Let dp[i] denote whether prefix s[0:i) can be segmented. For each ending index i, check dictionary words that could end at i and see if the preceding prefix was valid.

14.14.6.2 Analysis

  • Time Complexity: O(n * m), where m is dictionary size
  • Space Complexity: O(n)

14.14.6.3 Implementation Steps

  1. Initialize dp[0] = true.
  2. For end from 1 to n, iterate dictionary words.
  3. If word fits at the end and dp[end - word.length()] is true, set dp[end] = true.
  4. Return dp[n].

14.14.6.4 Code - Java

public boolean wordBreakDP(String s, List<String> wordDict) {
    boolean[] dp = new boolean[s.length() + 1];
    dp[0] = true;

    for (int end = 1; end <= s.length(); end++) {
        for (String word : wordDict) {
            int len = word.length();
            if (len <= end && dp[end - len] && s.substring(end - len, end).equals(word)) {
                dp[end] = true;
                break;
            }
        }
    }
    return dp[s.length()];
}

14.14.7 Solution 3 - Trie-Assisted DP

14.14.7.1 Walkthrough

Insert dictionary words into a trie.

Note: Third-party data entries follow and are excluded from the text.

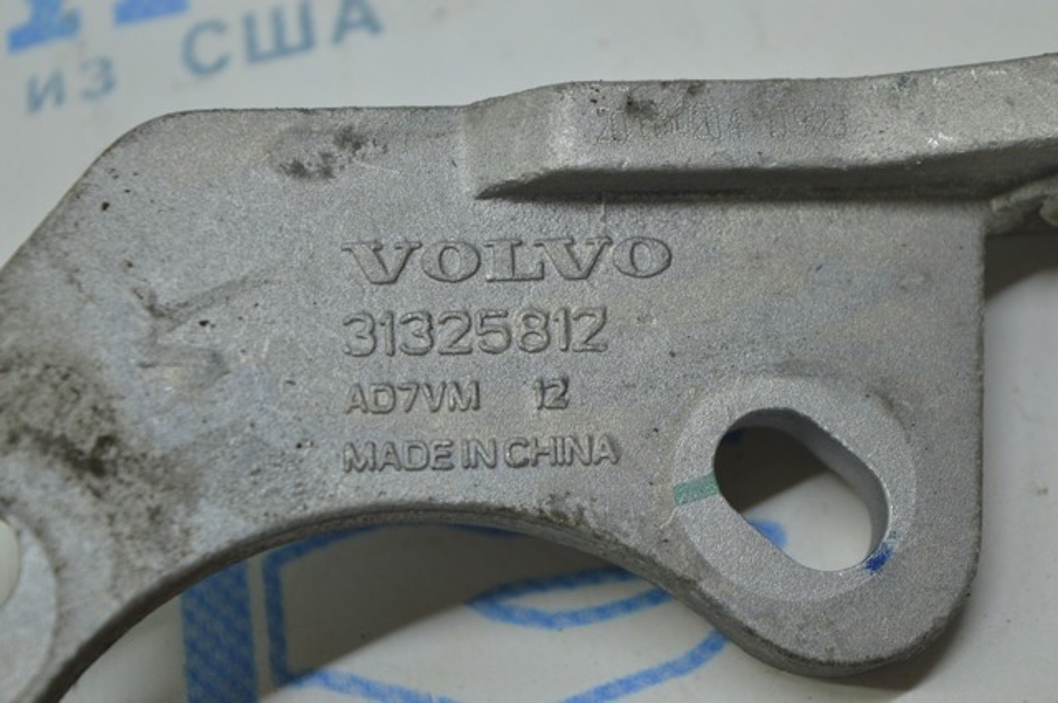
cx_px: 529
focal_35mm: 82
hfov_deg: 24.6
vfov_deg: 16.5
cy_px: 352
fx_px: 2421
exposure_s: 1/40
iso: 400
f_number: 5.6
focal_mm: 55
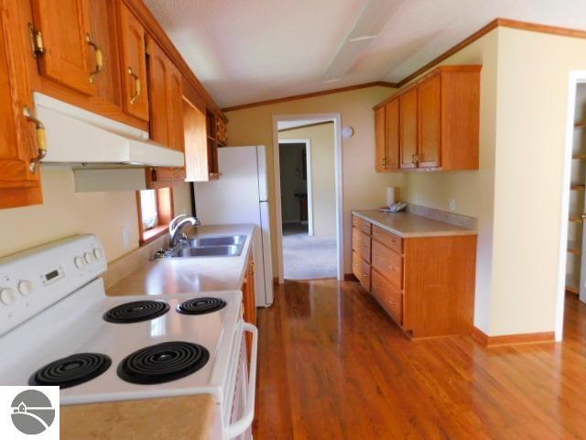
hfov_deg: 73.9
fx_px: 389
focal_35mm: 23
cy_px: 220
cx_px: 293
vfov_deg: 58.9
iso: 320
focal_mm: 4
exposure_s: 1/30
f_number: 3
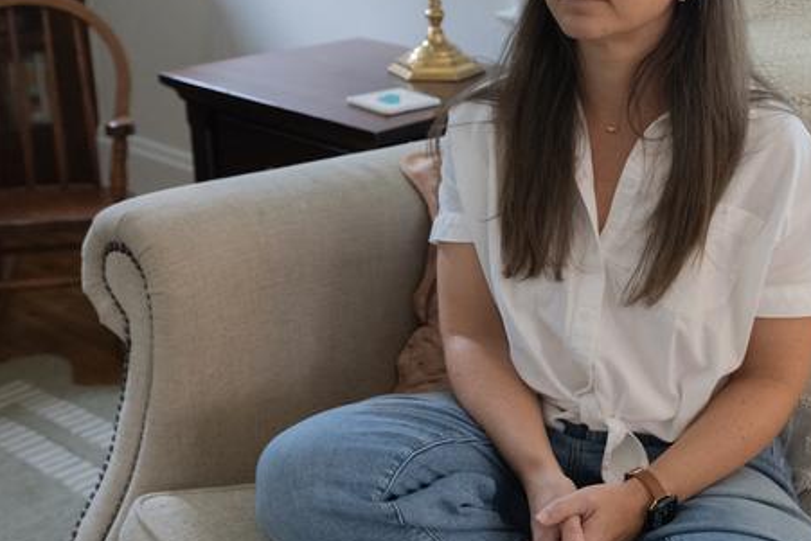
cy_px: 224
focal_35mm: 45
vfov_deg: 29.8
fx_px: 1014
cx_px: 626
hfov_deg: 42.0
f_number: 4
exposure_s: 1/160
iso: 4000
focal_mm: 29
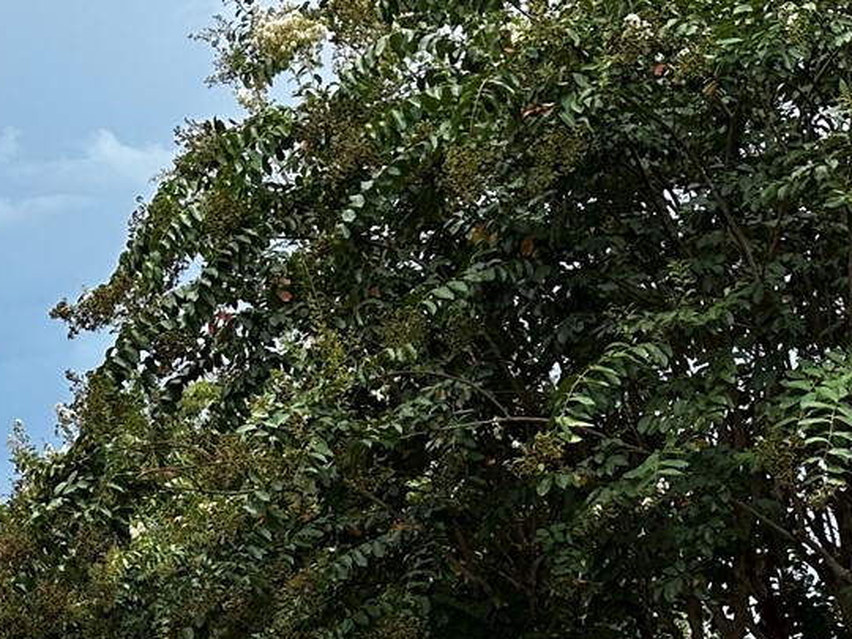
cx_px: -170
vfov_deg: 15.3
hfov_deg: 20.2
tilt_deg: -1.5
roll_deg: -0.7
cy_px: 884
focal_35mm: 91
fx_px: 2240
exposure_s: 1/1393
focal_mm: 6.86
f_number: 1.78
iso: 80
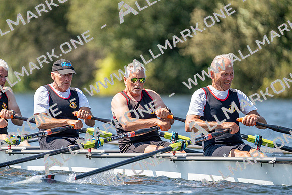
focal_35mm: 600
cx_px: 146
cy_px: 98
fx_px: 4868
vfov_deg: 2.3
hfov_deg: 3.4
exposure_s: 1/2000
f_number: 6.3
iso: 640
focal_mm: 600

While scanning the string, whenever dp[i] is true, walk the trie starting at i to mark reachable dp[j]. This prunes dictionary iterations when many words share prefixes.

14.14.7.2 Analysis

  • Time Complexity: O(n * L) where L is average word length encountered
  • Space Complexity: O(total dictionary characters)

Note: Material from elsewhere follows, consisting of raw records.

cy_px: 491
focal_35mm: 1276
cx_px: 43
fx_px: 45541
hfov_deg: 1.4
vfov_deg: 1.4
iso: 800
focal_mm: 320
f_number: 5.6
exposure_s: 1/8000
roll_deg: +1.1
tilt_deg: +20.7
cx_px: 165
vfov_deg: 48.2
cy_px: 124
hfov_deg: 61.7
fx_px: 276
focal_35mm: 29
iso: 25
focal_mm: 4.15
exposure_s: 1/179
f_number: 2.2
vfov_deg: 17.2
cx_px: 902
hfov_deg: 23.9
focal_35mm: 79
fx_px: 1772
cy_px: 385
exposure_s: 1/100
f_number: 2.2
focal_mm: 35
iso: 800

14.14.7.3 Implementation Steps

  1. Build a trie with isEnd flags.
  2. Initialize dp[0] = true.
  3. For each index i, if dp[i] is true, traverse trie edges following s[i...].
  4. Whenever a trie node is terminal at index j, set dp[j] = true.

14.14.7.4 Code - Java

class TrieNode {
    boolean isEnd;
    TrieNode[] next = new TrieNode[26];
}

class Trie {
    TrieNode root = new TrieNode();

    void insert(String word) {
        TrieNode node = root;
        for (char c : word.toCharArray()) {
            int idx = c - 'a';
            if (node.next[idx] == null) {
                node.next[idx] = new TrieNode();
            }
            node = node.next[idx];
        }
        node.isEnd = true;
    }

    void advance(String s, int start, boolean[] dp) {
        TrieNode node = root;
        for (int i = start; i < s.length(); i++) {
            int idx = s.charAt(i) - 'a';
            if (node.next[idx] == null) {
                return;
            }
            node = node.next[idx];
            if (node.isEnd) {
                dp[i + 1] = true;
            }
        }
    }
}

public boolean wordBreakTrie(String s, List<String> wordDict) {
    Trie trie = new Trie();
    for (String word : wordDict) {
        trie.insert(word);
    }
    boolean[] dp = new boolean[s.length() + 1];
    dp[0] = true;
    for (int i = 0; i < s.length(); i++) {
        if (dp[i]) {
            trie.advance(s, i, dp);
        }
    }
    return dp[s.length()];
}